Kepada pimpinan dan anggota pansus, Widya berjanji membantu mencarikan dokumen yang dibutuhkan dewan. Terutama terkait  dokumen yang menjadi penguat 13 Maret 1755 sebagai Hari Jadi DIJ seperti usulan Pemprov DIJ. Upaya itu antara lain dengan menelusuri keberadaan naskah asli Serat Kuntharatama. Tentang serat tersebut, Widya menegaskan, bukan mewakili kelembagaan keraton. Namun  karya pribadi karya GPH Buminata.

“Ada kemungkinan dokumen itu tersimpan di kediaman Gusti Buminata,” terangnya. Buminata merupakan salah satu putra HB VII. Lantaran tak menyimpan naskah asli, Widya hanya menunjukkan Serat Kuntharatama berbentuk buku seperti  yang sudah beredar luas di masyarakat. Buku bersampul putih bertuliskan aksara latin bahasa Jawa. “Ini dokumen yang kami simpan,” katanya menunjukan buku itu kepada Yazid.

Didampingi Wakil Ketua Pansus KPH Purbodiningrat, Yazid kemudian menunjukkannya kepada dua anggota pansus Christina Ari Retnaningsih dan Susiwati. Keduanya membolak-balik halaman per halaman.

Susiwati sempat mencermati halaman 78 Serat Kuntharatama yang diklaim Tim Ahli NA Raperda Hari Jadi DIJ Baha’uddin memuat keterangan lokasi dan peristiwa saat Sultan Hamengku Buwono (HB) I mendeklarasikan kerajaannya bernama Ngayogyakarta Hadiningrat pada 13 Maret 1755.

Ternyata setelah dicek keterangan Baha’uddin di depan pansus tak ditemukan di Serat Kuntharatama. Halaman 78 itu hanya menerangkan Sultan HB I lenggah siniwaka (duduk di singgasana, Red) di hadapan putra, sentana dan abdi dalem.

Lokasinya di Dusun Beringharjo, wilayah Mataram. HB I tak memproklamasikan atau mendeklarasikan nama kerajaannya. Peristiwanya terjadi 14 Maret 1755. Bukan 13 Maret 1755.  Saat itu HB I hanya memikirkan penyelesaian pembangunan istananya.

Serat Kuntharatama yang menjadi rujukan NA Raperda Hari Jadi DIJ 2023 terdiri atas 83 halaman. Diterbitkan Penerbit Baladewa pada 1958. Tak ada sumber atau referensi yang menjadi rujukan serat tersebut. Karena itu, tak diketahui dari mana Buminata mendapatkan sumber informasi penulisan Serat Kuntharatama.
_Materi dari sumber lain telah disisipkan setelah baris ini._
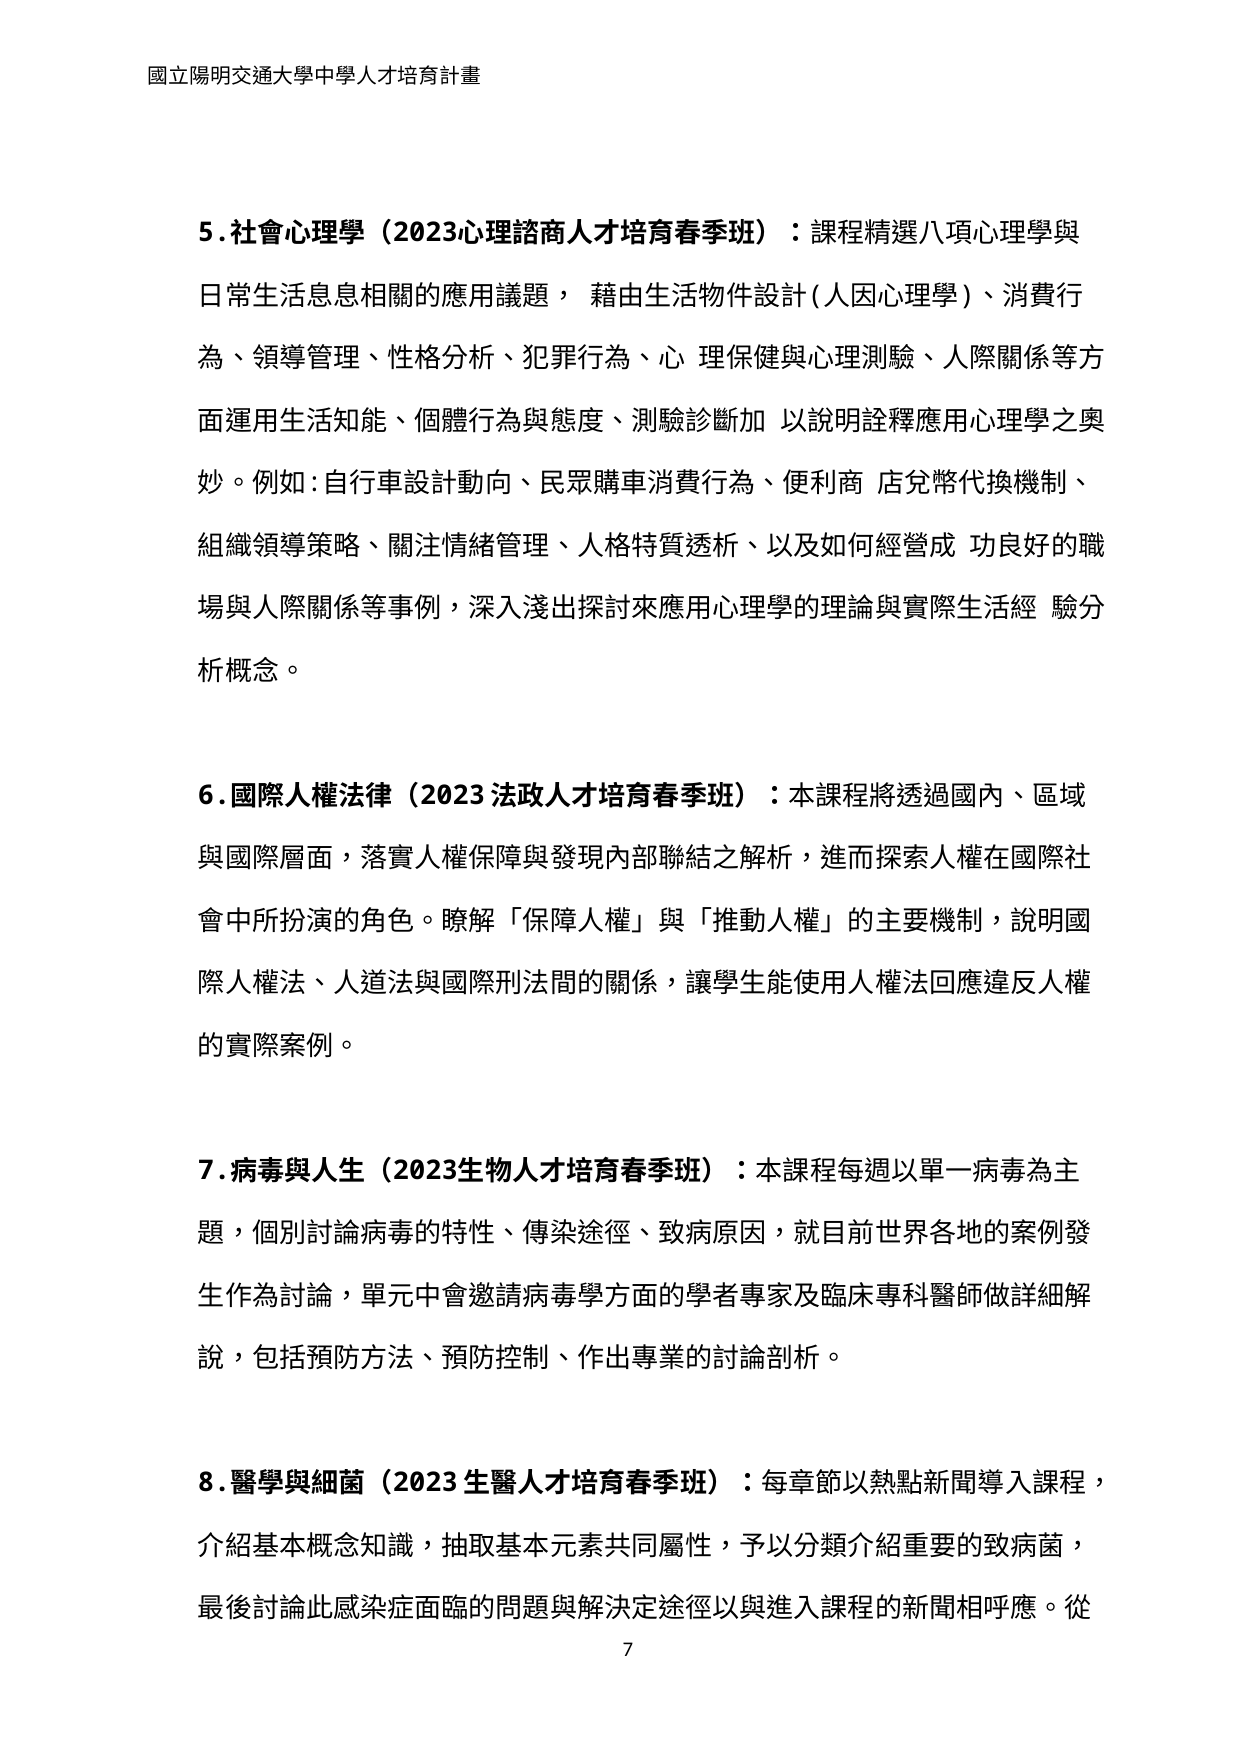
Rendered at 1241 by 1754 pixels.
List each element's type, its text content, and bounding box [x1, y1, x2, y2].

text 7.病毒與人生（2023生物人才培育春季班）：本課程每週以單一病毒為主題，個別討論病毒的特性、傳染途徑、致病原因，就目前世界各地的案例發生作為討論，單元中會邀請病毒學方面的學者專家及臨床專科醫師做詳細解說，包括預防方法、預防控制、作出專業的討論剖析。 [198, 1127, 1107, 1377]
text 6.國際人權法律（2023法政人才培育春季班）：本課程將透過國內、區域與國際層面，落實人權保障與發現內部聯結之解析，進而探索人權在國際社會中所扮演的角色。瞭解「保障人權」與「推動人權」的主要機制，說明國際人權法、人道法與國際刑法間的關係，讓學生能使用人權法回應違反人權的實際案例。 [198, 752, 1107, 1064]
text 8.醫學與細菌（2023生醫人才培育春季班）：每章節以熱點新聞導入課程，介紹基本概念知識，抽取基本元素共同屬性，予以分類介紹重要的致病菌，最後討論此感染症面臨的問題與解決定途徑以與進入課程的新聞相呼應。從目前熱門的生物相與人類健康與疾病的相互作用開始，進入細菌的分類、構造、毒力、遺傳和防治方法；並以著名的致病菌為例來呼應概念，最後以器官感染為本篇的總結課程。各堂課由淺入深配合學習活動，從抓取及轉化關鍵字開始來建立「點」，邏輯排序及比較來建立「線」的關連，進一步組裝成「面」的概念地圖，最後串連知識的時間、空間，成為多維的脈絡。 [198, 1439, 1107, 1627]
text 5.社會心理學（2023心理諮商人才培育春季班）：課程精選八項心理學與日常生活息息相關的應用議題， 藉由生活物件設計(人因心理學)、消費行為、領導管理、性格分析、犯罪行為、心 理保健與心理測驗、人際關係等方面運用生活知能、個體行為與態度、測驗診斷加 以說明詮釋應用心理學之奧妙。例如:自行車設計動向、民眾購車消費行為、便利商 店兌幣代換機制、組織領導策略、關注情緒管理、人格特質透析、以及如何經營成 功良好的職場與人際關係等事例，深入淺出探討來應用心理學的理論與實際生活經 驗分析概念。 [198, 189, 1107, 689]
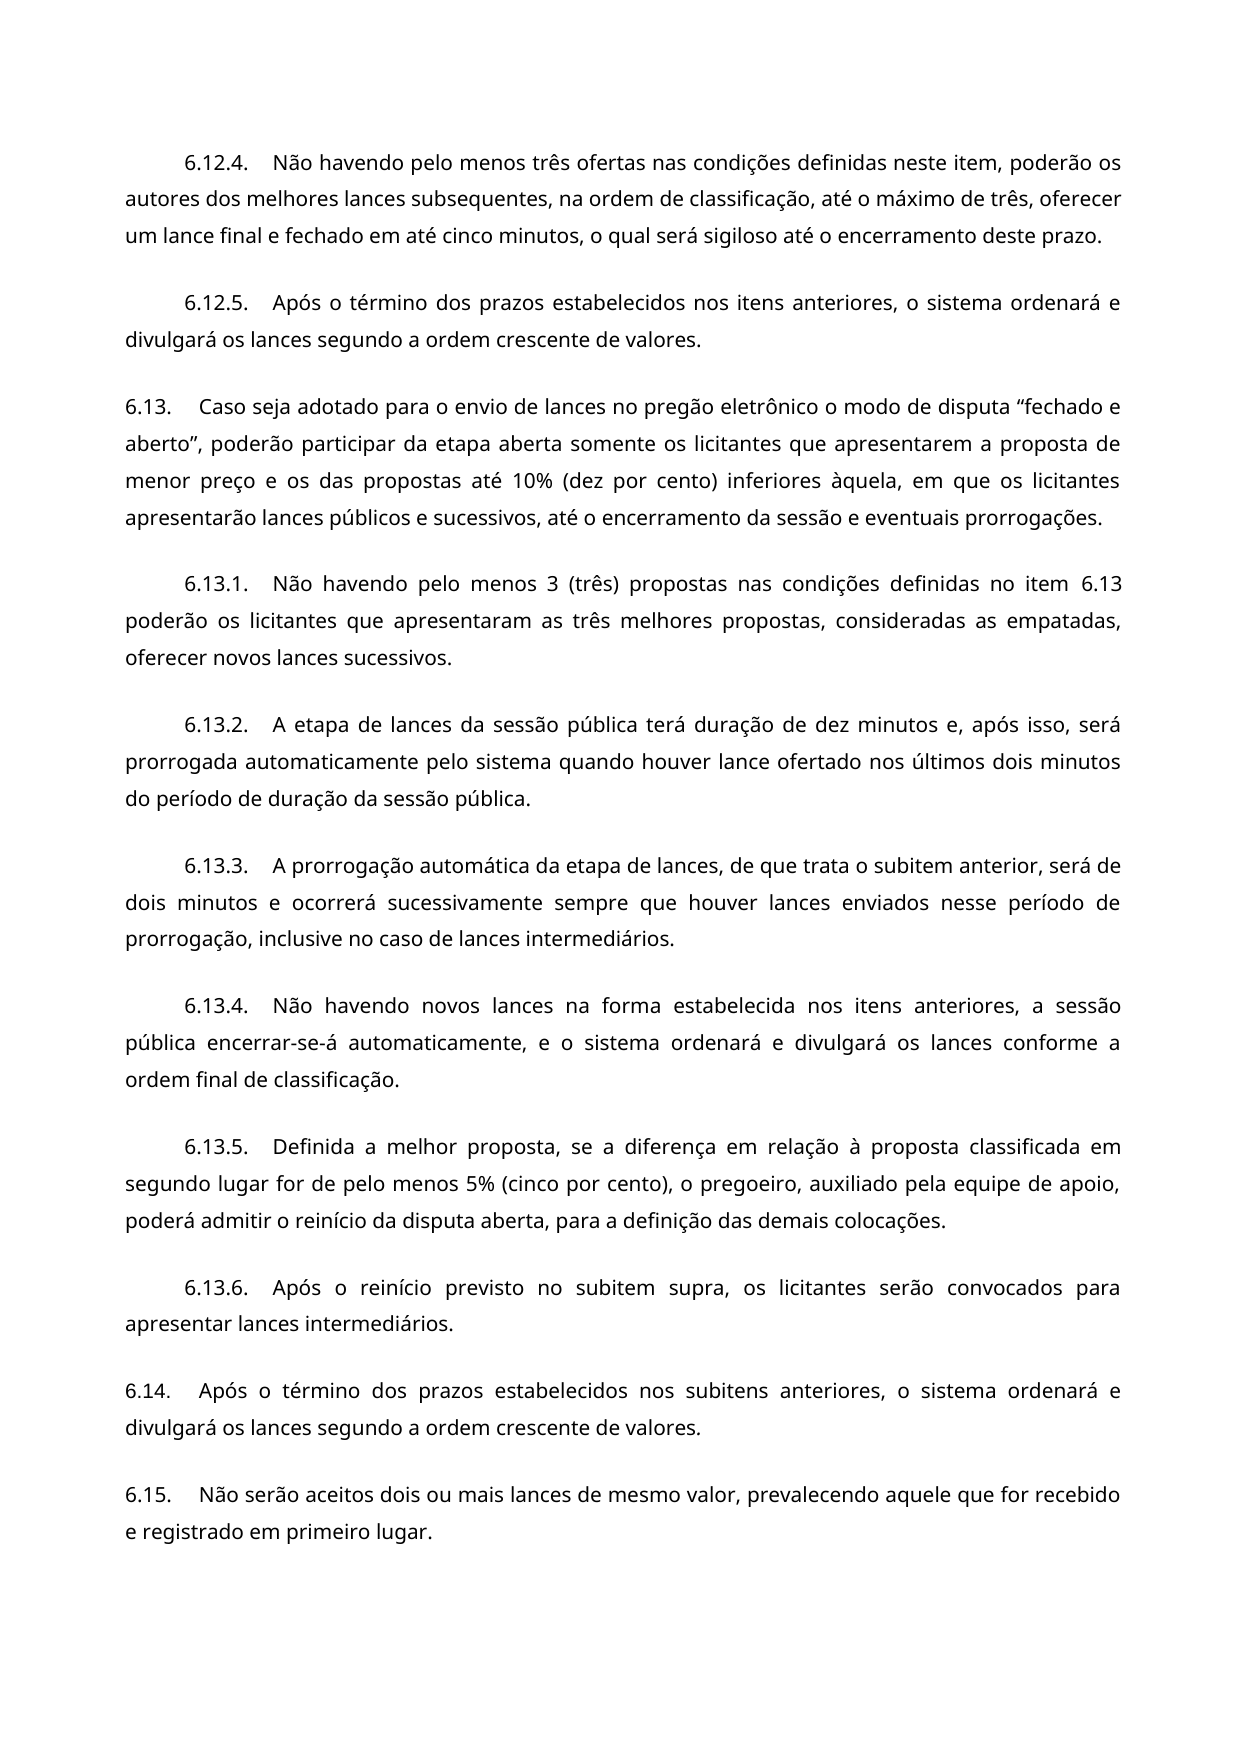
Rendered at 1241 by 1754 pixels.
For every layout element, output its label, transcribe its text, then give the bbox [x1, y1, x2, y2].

list Após o término dos prazos estabelecidos nos subitens anteriores, o sistema ordenará e divulgará os lances segundo a ordem crescente de valores. [125, 1376, 1122, 1442]
list Caso seja adotado para o envio de lances no pregão eletrônico o modo de disputa “fechado e aberto”, poderão participar da etapa aberta somente os licitantes que apresentarem a proposta de menor preço e os das propostas até 10% (dez por cento) inferiores àquela, em que os licitantes apresentarão lances públicos e sucessivos, até o encerramento da sessão e eventuais prorrogações. [125, 392, 1122, 531]
list Não havendo novos lances na forma estabelecida nos itens anteriores, a sessão pública encerrar-se-á automaticamente, e o sistema ordenará e divulgará os lances conforme a ordem final de classificação. [125, 991, 1122, 1094]
list Após o reinício previsto no subitem supra, os licitantes serão convocados para apresentar lances intermediários. [125, 1273, 1122, 1338]
list A prorrogação automática da etapa de lances, de que trata o subitem anterior, será de dois minutos e ocorrerá sucessivamente sempre que houver lances enviados nesse período de prorrogação, inclusive no caso de lances intermediários. [125, 851, 1122, 953]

Usai pertemuan, Yazid tak banyak memberikan komentar. Dia menegaskan, kehadiran pansus ke keraton karena mengikuti pendapat ahli yang diajukan pemprov. Menurut Yazid, saat rapat kerja pada Kamis (16/11), Baha’uddin meyakinkan pansus deklarasi Hadeging Nagari Dalem Mataram Kasultanan Ngayogyakarta Hadiningrat (separo Tanah Jawa) pada 13 Maret 1755 berlokasi di Pesanggrahan Garjitawati.

Satu-satunya sumber yang menjadi rujukan NA Raperda Hari Jadi DIJ adalah Serat Kuntharatama. Naskah aslinya diklaim tersimpan di KHP Widya Budaya Keraton Ngayogyakarta. “Kami sudah cek dan klarifikasi ke keraton. Hasilnya, semua tahu, termasuk media.  Tidak sesuai harapan,” katanya saat berjalan meninggalkan kompleks keraton.

Gara-gara tak menemukan naskah asli yang dicari, Yazid kemudian mengajak anggota pansus lainnya mengunjungi lokasi bekas Pesanggrahan Garjitowati. Letaknya di kawasan Tamansari,  Jogja. Kini menjadi situs cagar budaya.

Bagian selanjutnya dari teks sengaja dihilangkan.